A postcode lottery across the European Union (EU) is allowing child abusers to escape punishment and denying justice to survivors, a new report has revealed. Wide variations in law across EU states in time limits for prosecutions mean many abusers never face the force of the law. The report is released amid the EU process to reform Article 16 of the recast Directive (2011/93/EU) to abolish the criminal and civil statute of limitations for all child sex abuse offences.
Child sexual abuse (CSA) remains a devastating epidemic affecting 1 in 5 children across the EU. Extensive research indicates that survivors of CSA endure trauma that is often chronic, profound, and uniquely damaging with lifelong impact compared to other crimes. With the average age of disclosure at 52, many survivors are barred from seeking justice due to statutes of limitations (SOLs) expiring long before they are able to come forward.
A new report from the Brave Movement and Child Global – Justice without borders: Access to justice should not be a postcode lottery – unveils an easy-to-read snapshot of each EU member state’s criminal SOL ranking. The grading provides a stark illustration that European law, as it stands, means that access to justice for CSA survivors across the EU remains uncertain. The report acts as a rallying call for the EU to act now to end the SOLs on child sexual abuse crimes.
When SOLs prevent prosecution, abusers evade punishment, remain off sex offender registries, and continue to pose risks—especially as many have exploited this legal loophole, allowing them to avoid criminal background checks and have direct access to children despite having a history of serially abusing multiple victims, sometimes over decades. Institutions like the Catholic Church have been documented transporting European offenders (who cannot be prosecuted in their home country because the limitation period has run out) to developing countries with weak or non-existent child protection laws, where they continue to prey on vulnerable children.
A call for urgent reform
Professor Marci A. Hamilton, Founder & Chief Visionary Officer, CHILD Global says:
“CHILD Global is proud to stand with the Brave Movement and these brave survivors to demand justice for child sex abuse victims. Without access to justice, the survivors are sent a message that they don’t matter, and the public is deprived of learning the truth about pervasive child sex abuse. Abolition of the statutes of limitation would make EU member states global leaders in child protection.”

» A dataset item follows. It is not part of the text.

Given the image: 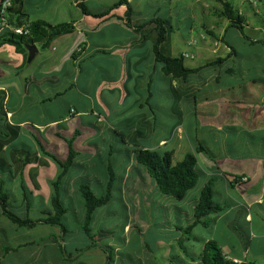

Miguel Angel Hurtado Calvo, Brave Movement advocate and report co-author, says:
“The legal net cannot close around abusers when there are so many holes in it. If we do not address this now, we may lose the chance to give justice to survivors for another generation. We urge the EU to lead decisive reform to abolish or significantly extend the SOLs for CSA crimes across all member states. At a minimum, the updated EU Directive should establish that the limitation period does not expire before survivors reach age fifty-three, aligning with the average age of disclosure and ensuring survivors have a real opportunity to seek justice.”
Why this matters.
- Justice delayed is justice denied: Short SOLs hinder prosecution, allowing serial abusers to evade accountability and perpetuate harm.
- A patchwork of laws: Within the EU, access to justice varies dramatically—some countries have abolished SOLs for CSA offences, while others retain extremely restrictive statutes, creating a “postcode lottery.”
- EU-wide safeguards need to be relocated from a country with lenient SOL to a country with strict SOL laws, endangering children in the entire EU.
A united EU response
Addressing this issue requires an EU-wide approach. The recent unanimous political consensus among all 27 EU countries at the Lanzarote Committee to issue an opinion that calls for the abolition or significant expansion of SOLs demonstrates a shared recognition of the urgency. Member states now have well-established legal tools to implement these reforms, whether through suspending the initiation of the limitation period until the victim reaches a certain age (as Germany and Spain have done), establishing a minimum age cap before which SOLs cannot run out (as Poland has done), or doubling/tripling normal limitation periods in CSA offences (as Italy or Slovenia have done).
A step towards excellence
The current draft EU Directive, while a positive step, must go further, aiming for the complete abolition of criminal and civil SOLs for CSA offences or, at the very least, setting the limitation period to last until survivors reach age 53. This aligns with scientific evidence, including the Adverse Childhood Experiences (ACE) study, which links long-term harm with the cumulative trauma of multiple adverse childhood experiences (i.e. child sex abuse, physical abuse, parental mental illness or substance misuse), regardless of the severity of each ACE, such as child sex abuse, individually.
A moral and legal imperative
We call on EU decision-makers to:
- Abolish criminal and civil SOLs for all CSA offences across member states.
- Establish a minimum limitation period until survivors reach age 53.
- Ensure that survivors are not unjustly denied justice due to arbitrary legal deadlines.
- Recognize that justice delayed is justice denied—particularly for child victims whose trauma persists well into adulthood.
Protecting children and enabling access to justice for survivors must be a priority for the EU. This is not just a legal issue; it is a moral obligation to the vulnerable children of today and future generations.